| An ordered list of strings is the training corpus. That's the data being modeled. But that data is more specific than the set of all possible ordered lists of strings: it's a specific representation of an example game written as a chronology of piece positions. GPT models every pattern it can find in the ordered list of tokens. GPT's model doesn't only infer the original data structure (the list of tokens). That structure isn't the only pattern present in the original data. There are also repeated tokens, and their relative positions in the list: GPT models them all. When the story was written in the first place, the game rules were followed. In doing so, the authors of the story laid out an implicit boundary. That boundary is what GPT models, and it is implicitly a close match for the game rules. When we look objectively at what GPT modeled, we can see that part of that model is the same shape and structure as an Othello game board. We call it a valid instance of an Othello game board. We. Not GPT. We. People who know the symbolic meaning of "Othello game board" make that assertion. GPT does not do that.
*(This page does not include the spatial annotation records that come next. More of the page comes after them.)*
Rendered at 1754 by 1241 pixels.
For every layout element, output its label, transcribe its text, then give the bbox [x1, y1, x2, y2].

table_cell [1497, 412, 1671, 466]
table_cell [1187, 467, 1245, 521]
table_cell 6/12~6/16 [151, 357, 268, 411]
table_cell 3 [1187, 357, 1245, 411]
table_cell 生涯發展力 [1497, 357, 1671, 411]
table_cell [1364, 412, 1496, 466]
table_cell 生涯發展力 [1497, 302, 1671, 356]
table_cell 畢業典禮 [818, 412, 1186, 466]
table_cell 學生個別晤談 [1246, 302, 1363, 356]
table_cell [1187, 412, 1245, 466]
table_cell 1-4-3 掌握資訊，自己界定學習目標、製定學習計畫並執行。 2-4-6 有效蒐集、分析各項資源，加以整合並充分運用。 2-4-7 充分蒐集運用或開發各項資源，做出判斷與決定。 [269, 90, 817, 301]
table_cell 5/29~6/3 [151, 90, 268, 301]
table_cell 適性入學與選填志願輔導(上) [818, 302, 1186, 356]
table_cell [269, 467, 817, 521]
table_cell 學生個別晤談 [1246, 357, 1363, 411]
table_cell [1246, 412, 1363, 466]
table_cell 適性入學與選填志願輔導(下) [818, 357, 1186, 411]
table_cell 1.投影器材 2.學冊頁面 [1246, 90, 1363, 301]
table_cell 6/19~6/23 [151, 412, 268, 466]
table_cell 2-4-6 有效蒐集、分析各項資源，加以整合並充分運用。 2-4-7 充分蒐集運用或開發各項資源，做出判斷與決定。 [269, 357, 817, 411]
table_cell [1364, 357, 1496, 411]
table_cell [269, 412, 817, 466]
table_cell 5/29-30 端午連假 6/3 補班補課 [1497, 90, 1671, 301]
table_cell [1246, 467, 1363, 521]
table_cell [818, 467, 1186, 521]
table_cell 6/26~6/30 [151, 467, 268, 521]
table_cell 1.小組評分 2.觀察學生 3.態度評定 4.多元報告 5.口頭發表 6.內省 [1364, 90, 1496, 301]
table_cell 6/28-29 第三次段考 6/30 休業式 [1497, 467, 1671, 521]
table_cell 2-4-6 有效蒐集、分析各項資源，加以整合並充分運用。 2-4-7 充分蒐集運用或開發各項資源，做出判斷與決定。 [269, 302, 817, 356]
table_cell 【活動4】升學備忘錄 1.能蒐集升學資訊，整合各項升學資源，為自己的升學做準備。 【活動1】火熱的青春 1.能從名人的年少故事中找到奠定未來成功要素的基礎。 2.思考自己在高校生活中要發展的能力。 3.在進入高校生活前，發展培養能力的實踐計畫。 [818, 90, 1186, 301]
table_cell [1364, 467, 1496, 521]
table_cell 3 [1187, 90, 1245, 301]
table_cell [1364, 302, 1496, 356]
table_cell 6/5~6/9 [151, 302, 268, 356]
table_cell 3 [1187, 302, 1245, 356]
As far as GPT is concerned, it's only a model. And that model can be found in any valid example of an Othello game played. Even if it is implicit, it is there. |
The board structure can be defined precisely using predicate logic as (X, d), i.e., it is strictly below natural language and does not require a human interpretation.
And by "reduction" I meant the word in the technical sense: there exists subset of ChatGPT that encodes the information (X, d). This also does not require a human.